The 2nd publication on Breast and Pancreatic Cancer demonstrates the inhibitory effect of imetelstat on cancer stem cells from breast and pancreatic tumor cell lines in vitro and in animal models of the human disease. The data, published in the journal Cancer Research, were co-authored by Geron scientists and Professors Jerry Shay and Woodring Wright at the University of Texas Southwestern Medical Center at Dallas.
- Treatment in vitro of pancreatic and breast cancer cell lines with imetelstat reduced the proportion of cancer stem cells from the bulk tumor populations by 1.6 to 12 fold in all cell lines tested. In addition, imetelstat inhibited the growth of bulk breast cancer cells, resulting in cell death after three weeks of treatment;
- A key in vitro characteristic of cancer stem cells is the ability of single breast cancer stem cells to give rise to a sphere of cells called mammospheres, which can subsequently give rise to new mammospheres when dissociated. Imetelstat treatment resulted in a 2-fold reduction in the number of new mammospheres formed from single cells and an 8-fold decrease in the number of cells in each mammosphere compared to controls;
- Xenograft studies were also performed to assess the impact of imetelstat treatment on breast and pancreatic cancer stem cell function in vivo;
- Breast or pancreatic cancer cell lines were pre-treated with imetelstat in vitro and implanted into mice. Imetelstat was also administered to these animals for an additional 50 days. Control animals were implanted with untreated cancer cell lines and then given saline. Imetelstat treatment significantly reduced the frequency of tumor formation from implanted pancreatic and breast cancer lines;
- Tumors were present at day 50 in all of the untreated control animals implanted with pancreatic cancer cells. In contrast, 1/2 of the animals in the imetelstat-treated group had tumors. Similarly, 50 days after implanting the breast cancer cells, tumors were present in 80% of the untreated control group, but in only 40% of the imetelstat group.

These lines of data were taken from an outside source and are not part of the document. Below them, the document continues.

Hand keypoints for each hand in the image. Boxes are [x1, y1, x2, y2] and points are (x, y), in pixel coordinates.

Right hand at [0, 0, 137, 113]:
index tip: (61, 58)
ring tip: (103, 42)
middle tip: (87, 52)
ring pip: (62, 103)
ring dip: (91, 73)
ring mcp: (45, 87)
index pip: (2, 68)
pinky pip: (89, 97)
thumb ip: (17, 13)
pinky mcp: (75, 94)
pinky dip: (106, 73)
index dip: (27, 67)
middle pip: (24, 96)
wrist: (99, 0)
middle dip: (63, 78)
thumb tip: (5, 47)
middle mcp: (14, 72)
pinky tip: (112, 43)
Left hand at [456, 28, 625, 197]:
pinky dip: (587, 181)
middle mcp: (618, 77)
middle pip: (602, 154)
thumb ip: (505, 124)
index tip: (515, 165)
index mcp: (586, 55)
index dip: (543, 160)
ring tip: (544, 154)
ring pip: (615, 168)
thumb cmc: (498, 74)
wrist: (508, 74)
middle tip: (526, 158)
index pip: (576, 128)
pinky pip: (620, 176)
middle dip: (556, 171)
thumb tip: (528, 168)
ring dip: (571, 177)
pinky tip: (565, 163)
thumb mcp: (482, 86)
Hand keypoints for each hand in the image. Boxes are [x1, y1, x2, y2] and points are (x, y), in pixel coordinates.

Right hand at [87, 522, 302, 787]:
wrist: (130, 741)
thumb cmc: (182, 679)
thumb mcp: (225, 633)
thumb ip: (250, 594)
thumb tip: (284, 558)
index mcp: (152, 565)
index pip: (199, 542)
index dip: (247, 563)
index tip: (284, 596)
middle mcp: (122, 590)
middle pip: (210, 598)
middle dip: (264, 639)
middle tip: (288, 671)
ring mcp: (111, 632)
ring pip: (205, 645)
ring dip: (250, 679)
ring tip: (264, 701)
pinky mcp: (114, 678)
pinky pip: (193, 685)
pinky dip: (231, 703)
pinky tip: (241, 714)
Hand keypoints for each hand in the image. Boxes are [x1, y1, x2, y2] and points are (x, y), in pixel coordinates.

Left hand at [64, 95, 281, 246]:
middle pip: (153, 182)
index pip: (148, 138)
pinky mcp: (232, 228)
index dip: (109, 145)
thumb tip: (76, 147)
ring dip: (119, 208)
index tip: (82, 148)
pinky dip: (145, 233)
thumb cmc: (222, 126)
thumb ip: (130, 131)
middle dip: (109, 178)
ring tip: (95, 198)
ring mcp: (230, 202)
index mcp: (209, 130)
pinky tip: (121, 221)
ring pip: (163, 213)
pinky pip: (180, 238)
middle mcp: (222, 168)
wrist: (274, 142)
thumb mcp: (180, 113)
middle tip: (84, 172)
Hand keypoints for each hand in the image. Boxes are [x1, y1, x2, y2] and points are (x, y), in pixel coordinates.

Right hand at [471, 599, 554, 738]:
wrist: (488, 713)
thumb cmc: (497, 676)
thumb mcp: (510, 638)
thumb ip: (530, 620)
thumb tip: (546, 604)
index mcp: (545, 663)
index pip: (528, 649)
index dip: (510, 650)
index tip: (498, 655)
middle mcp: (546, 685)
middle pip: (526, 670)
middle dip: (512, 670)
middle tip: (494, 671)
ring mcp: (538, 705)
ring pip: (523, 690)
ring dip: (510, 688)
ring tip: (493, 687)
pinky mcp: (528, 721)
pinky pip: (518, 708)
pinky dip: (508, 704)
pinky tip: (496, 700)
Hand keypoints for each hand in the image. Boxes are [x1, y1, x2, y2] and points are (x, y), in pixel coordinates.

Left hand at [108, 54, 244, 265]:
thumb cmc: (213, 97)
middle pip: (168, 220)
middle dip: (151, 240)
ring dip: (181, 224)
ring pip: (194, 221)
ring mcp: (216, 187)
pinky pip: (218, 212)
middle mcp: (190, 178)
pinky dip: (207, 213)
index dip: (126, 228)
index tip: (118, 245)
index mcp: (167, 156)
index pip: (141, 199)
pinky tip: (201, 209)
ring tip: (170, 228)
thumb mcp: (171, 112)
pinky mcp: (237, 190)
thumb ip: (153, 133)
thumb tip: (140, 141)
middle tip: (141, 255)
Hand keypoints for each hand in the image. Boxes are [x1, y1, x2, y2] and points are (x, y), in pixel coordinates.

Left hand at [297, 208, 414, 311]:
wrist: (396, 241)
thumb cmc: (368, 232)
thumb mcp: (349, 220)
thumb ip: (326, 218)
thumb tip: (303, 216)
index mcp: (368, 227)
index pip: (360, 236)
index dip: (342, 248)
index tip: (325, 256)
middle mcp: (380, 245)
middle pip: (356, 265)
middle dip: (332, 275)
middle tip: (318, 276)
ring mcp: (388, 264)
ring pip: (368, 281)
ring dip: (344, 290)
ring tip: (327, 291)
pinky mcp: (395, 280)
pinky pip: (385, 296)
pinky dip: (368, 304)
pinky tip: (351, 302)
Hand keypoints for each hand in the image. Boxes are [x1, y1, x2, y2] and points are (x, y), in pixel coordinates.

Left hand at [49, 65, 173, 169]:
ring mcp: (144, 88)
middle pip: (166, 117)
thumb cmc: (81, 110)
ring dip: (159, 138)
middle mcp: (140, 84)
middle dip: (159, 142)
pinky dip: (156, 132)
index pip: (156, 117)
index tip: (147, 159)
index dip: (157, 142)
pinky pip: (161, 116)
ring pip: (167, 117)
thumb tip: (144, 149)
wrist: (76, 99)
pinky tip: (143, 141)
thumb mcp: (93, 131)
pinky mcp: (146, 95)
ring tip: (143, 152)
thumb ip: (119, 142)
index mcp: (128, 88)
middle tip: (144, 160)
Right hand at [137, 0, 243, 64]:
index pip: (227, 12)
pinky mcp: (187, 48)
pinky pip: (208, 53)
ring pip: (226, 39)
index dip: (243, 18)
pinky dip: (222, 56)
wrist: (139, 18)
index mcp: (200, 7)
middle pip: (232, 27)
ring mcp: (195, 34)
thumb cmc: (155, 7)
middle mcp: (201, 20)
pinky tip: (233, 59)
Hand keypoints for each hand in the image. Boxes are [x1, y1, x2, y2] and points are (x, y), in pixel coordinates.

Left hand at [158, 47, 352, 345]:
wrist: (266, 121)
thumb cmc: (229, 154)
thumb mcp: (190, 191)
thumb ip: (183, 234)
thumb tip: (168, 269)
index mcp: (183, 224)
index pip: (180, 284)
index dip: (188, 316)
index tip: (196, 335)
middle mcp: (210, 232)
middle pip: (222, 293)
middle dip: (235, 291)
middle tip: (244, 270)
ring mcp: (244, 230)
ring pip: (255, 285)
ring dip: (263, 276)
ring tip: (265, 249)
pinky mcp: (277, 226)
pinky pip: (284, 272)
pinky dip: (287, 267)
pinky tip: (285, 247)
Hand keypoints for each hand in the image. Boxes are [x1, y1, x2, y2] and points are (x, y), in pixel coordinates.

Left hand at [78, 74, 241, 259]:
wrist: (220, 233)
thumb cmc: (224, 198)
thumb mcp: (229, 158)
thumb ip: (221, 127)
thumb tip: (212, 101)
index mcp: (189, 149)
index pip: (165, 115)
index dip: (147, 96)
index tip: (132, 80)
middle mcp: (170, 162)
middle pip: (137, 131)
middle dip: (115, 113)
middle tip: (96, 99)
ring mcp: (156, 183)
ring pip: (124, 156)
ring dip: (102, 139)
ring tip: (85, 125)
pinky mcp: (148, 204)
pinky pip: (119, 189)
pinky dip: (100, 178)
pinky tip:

These 2 studies demonstrate broad anti-cancer stem cell activity by the telomerase inhibitor, imetelstat, thereby confirming preclinically the anti-cancer stem cell rationale for Geron’s Phase 2 trials in patients with breast cancer and multiple myeloma.
- These data are significant because they demonstrate that the cancer stem cell population can be targeted by inhibiting telomerase with imetelstat and that this is associated with a survival benefit in animal models;
- A phase 2 clinical program is testing imetelstat in lung cancer, chronic leukemias, breast cancer and multiple myeloma, all malignancies in which cancer stem cells are believed to play an important role in relapse after standard therapy.”